• **TASK INSTRUCTIONS**: Could you copy all of the records below exactly as they appear?

-*-

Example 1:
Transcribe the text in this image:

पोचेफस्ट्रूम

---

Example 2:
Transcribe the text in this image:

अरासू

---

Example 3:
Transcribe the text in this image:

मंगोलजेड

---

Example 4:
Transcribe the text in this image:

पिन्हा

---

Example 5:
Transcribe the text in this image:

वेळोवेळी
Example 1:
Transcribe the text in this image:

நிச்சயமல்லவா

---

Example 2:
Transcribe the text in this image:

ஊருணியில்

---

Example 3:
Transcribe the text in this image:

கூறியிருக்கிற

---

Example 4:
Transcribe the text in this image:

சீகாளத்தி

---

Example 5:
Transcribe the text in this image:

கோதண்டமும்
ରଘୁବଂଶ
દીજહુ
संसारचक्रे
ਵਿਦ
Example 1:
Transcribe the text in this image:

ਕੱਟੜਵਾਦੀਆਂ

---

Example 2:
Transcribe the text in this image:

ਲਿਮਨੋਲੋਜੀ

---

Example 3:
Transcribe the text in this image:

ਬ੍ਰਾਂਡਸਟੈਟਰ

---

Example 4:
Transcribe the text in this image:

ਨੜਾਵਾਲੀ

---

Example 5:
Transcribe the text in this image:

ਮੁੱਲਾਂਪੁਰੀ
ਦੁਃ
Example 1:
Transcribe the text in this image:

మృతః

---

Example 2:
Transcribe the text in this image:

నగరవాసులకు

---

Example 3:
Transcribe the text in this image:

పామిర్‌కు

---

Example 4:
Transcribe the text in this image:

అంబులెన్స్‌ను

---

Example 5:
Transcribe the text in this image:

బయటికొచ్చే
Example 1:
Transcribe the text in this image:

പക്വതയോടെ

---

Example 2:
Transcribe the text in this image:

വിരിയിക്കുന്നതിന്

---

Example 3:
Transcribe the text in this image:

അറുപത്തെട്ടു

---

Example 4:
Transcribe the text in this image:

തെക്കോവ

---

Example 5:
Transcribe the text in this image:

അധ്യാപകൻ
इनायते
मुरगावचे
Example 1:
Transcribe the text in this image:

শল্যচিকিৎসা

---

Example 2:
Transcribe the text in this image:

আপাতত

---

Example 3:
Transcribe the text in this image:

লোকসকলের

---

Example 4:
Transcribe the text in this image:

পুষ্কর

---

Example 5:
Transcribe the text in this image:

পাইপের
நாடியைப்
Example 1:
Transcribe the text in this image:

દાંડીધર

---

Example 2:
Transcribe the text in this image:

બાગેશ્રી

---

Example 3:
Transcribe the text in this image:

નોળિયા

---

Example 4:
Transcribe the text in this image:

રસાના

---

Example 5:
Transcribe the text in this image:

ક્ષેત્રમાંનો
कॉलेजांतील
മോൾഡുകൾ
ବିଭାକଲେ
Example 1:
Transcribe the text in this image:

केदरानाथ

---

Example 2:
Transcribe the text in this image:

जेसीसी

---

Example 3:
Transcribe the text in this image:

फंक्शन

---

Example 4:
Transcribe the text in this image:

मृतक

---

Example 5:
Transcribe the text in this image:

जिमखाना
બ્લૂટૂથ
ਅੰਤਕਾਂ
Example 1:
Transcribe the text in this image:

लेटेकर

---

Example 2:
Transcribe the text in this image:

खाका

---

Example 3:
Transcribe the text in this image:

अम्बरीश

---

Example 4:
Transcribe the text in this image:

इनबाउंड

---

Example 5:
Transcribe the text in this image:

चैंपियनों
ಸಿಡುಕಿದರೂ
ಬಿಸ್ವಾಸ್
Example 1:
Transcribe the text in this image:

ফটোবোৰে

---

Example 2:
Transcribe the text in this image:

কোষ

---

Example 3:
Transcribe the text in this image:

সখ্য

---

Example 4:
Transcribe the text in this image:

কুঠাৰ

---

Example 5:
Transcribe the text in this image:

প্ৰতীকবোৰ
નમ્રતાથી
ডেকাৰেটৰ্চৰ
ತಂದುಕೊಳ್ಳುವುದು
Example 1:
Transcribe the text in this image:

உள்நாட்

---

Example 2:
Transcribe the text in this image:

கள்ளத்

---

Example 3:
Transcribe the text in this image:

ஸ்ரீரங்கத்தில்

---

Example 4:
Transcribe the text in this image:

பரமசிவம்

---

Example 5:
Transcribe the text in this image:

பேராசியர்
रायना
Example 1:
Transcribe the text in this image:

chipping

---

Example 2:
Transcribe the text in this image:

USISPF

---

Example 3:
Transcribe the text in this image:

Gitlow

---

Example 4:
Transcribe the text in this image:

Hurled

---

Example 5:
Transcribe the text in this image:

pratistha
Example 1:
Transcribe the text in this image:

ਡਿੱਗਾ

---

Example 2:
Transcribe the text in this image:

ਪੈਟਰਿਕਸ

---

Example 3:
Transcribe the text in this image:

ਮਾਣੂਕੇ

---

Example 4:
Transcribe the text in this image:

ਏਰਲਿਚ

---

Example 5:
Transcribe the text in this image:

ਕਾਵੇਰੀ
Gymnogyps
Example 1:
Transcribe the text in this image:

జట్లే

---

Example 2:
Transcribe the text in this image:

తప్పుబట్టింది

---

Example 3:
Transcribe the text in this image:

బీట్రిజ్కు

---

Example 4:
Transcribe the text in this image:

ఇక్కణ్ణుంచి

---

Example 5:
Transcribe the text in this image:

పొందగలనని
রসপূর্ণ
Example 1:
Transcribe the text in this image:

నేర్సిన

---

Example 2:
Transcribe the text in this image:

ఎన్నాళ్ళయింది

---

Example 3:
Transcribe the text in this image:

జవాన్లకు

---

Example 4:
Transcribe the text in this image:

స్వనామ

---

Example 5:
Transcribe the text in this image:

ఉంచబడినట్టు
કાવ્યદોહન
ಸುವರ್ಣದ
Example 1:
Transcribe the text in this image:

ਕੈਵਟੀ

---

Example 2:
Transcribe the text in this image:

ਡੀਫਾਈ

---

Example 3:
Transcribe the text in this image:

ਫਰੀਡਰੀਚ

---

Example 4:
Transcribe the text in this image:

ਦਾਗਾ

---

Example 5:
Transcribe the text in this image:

-*-

• **SOLUTION BELOW**:
Example 1:
Transcribe the text in this image:

पोचेफस्ट्रूम

---

Example 2:
Transcribe the text in this image:

अरासू

---

Example 3:
Transcribe the text in this image:

मंगोलजेड

---

Example 4:
Transcribe the text in this image:

पिन्हा

---

Example 5:
Transcribe the text in this image:

वेळोवेळी
Example 1:
Transcribe the text in this image:

நிச்சயமல்லவா

---

Example 2:
Transcribe the text in this image:

ஊருணியில்

---

Example 3:
Transcribe the text in this image:

கூறியிருக்கிற

---

Example 4:
Transcribe the text in this image:

சீகாளத்தி

---

Example 5:
Transcribe the text in this image:

கோதண்டமும்
ରଘୁବଂଶ
દીજહુ
संसारचक्रे
ਵਿਦ
Example 1:
Transcribe the text in this image:

ਕੱਟੜਵਾਦੀਆਂ

---

Example 2:
Transcribe the text in this image:

ਲਿਮਨੋਲੋਜੀ

---

Example 3:
Transcribe the text in this image:

ਬ੍ਰਾਂਡਸਟੈਟਰ

---

Example 4:
Transcribe the text in this image:

ਨੜਾਵਾਲੀ

---

Example 5:
Transcribe the text in this image:

ਮੁੱਲਾਂਪੁਰੀ
ਦੁਃ
Example 1:
Transcribe the text in this image:

మృతః

---

Example 2:
Transcribe the text in this image:

నగరవాసులకు

---

Example 3:
Transcribe the text in this image:

పామిర్‌కు

---

Example 4:
Transcribe the text in this image:

అంబులెన్స్‌ను

---

Example 5:
Transcribe the text in this image:

బయటికొచ్చే
Example 1:
Transcribe the text in this image:

പക്വതയോടെ

---

Example 2:
Transcribe the text in this image:

വിരിയിക്കുന്നതിന്

---

Example 3:
Transcribe the text in this image:

അറുപത്തെട്ടു

---

Example 4:
Transcribe the text in this image:

തെക്കോവ

---

Example 5:
Transcribe the text in this image:

അധ്യാപകൻ
इनायते
मुरगावचे
Example 1:
Transcribe the text in this image:

শল্যচিকিৎসা

---

Example 2:
Transcribe the text in this image:

আপাতত

---

Example 3:
Transcribe the text in this image:

লোকসকলের

---

Example 4:
Transcribe the text in this image:

পুষ্কর

---

Example 5:
Transcribe the text in this image:

পাইপের
நாடியைப்
Example 1:
Transcribe the text in this image:

દાંડીધર

---

Example 2:
Transcribe the text in this image:

બાગેશ્રી

---

Example 3:
Transcribe the text in this image:

નોળિયા

---

Example 4:
Transcribe the text in this image:

રસાના

---

Example 5:
Transcribe the text in this image:

ક્ષેત્રમાંનો
कॉलेजांतील
മോൾഡുകൾ
ବିଭାକଲେ
Example 1:
Transcribe the text in this image:

केदरानाथ

---

Example 2:
Transcribe the text in this image:

जेसीसी

---

Example 3:
Transcribe the text in this image:

फंक्शन

---

Example 4:
Transcribe the text in this image:

मृतक

---

Example 5:
Transcribe the text in this image:

जिमखाना
બ્લૂટૂથ
ਅੰਤਕਾਂ
Example 1:
Transcribe the text in this image:

लेटेकर

---

Example 2:
Transcribe the text in this image:

खाका

---

Example 3:
Transcribe the text in this image:

अम्बरीश

---

Example 4:
Transcribe the text in this image:

इनबाउंड

---

Example 5:
Transcribe the text in this image:

चैंपियनों
ಸಿಡುಕಿದರೂ
ಬಿಸ್ವಾಸ್
Example 1:
Transcribe the text in this image:

ফটোবোৰে

---

Example 2:
Transcribe the text in this image:

কোষ

---

Example 3:
Transcribe the text in this image:

সখ্য

---

Example 4:
Transcribe the text in this image:

কুঠাৰ

---

Example 5:
Transcribe the text in this image:

প্ৰতীকবোৰ
નમ્રતાથી
ডেকাৰেটৰ্চৰ
ತಂದುಕೊಳ್ಳುವುದು
Example 1:
Transcribe the text in this image:

உள்நாட்

---

Example 2:
Transcribe the text in this image:

கள்ளத்

---

Example 3:
Transcribe the text in this image:

ஸ்ரீரங்கத்தில்

---

Example 4:
Transcribe the text in this image:

பரமசிவம்

---

Example 5:
Transcribe the text in this image:

பேராசியர்
रायना
Example 1:
Transcribe the text in this image:

chipping

---

Example 2:
Transcribe the text in this image:

USISPF

---

Example 3:
Transcribe the text in this image:

Gitlow

---

Example 4:
Transcribe the text in this image:

Hurled

---

Example 5:
Transcribe the text in this image:

pratistha
Example 1:
Transcribe the text in this image:

ਡਿੱਗਾ

---

Example 2:
Transcribe the text in this image:

ਪੈਟਰਿਕਸ

---

Example 3:
Transcribe the text in this image:

ਮਾਣੂਕੇ

---

Example 4:
Transcribe the text in this image:

ਏਰਲਿਚ

---

Example 5:
Transcribe the text in this image:

ਕਾਵੇਰੀ
Gymnogyps
Example 1:
Transcribe the text in this image:

జట్లే

---

Example 2:
Transcribe the text in this image:

తప్పుబట్టింది

---

Example 3:
Transcribe the text in this image:

బీట్రిజ్కు

---

Example 4:
Transcribe the text in this image:

ఇక్కణ్ణుంచి

---

Example 5:
Transcribe the text in this image:

పొందగలనని
রসপূর্ণ
Example 1:
Transcribe the text in this image:

నేర్సిన

---

Example 2:
Transcribe the text in this image:

ఎన్నాళ్ళయింది

---

Example 3:
Transcribe the text in this image:

జవాన్లకు

---

Example 4:
Transcribe the text in this image:

స్వనామ

---

Example 5:
Transcribe the text in this image:

ఉంచబడినట్టు
કાવ્યદોહન
ಸುವರ್ಣದ
Example 1:
Transcribe the text in this image:

ਕੈਵਟੀ

---

Example 2:
Transcribe the text in this image:

ਡੀਫਾਈ

---

Example 3:
Transcribe the text in this image:

ਫਰੀਡਰੀਚ

---

Example 4:
Transcribe the text in this image:

ਦਾਗਾ

---

Example 5:
Transcribe the text in this image:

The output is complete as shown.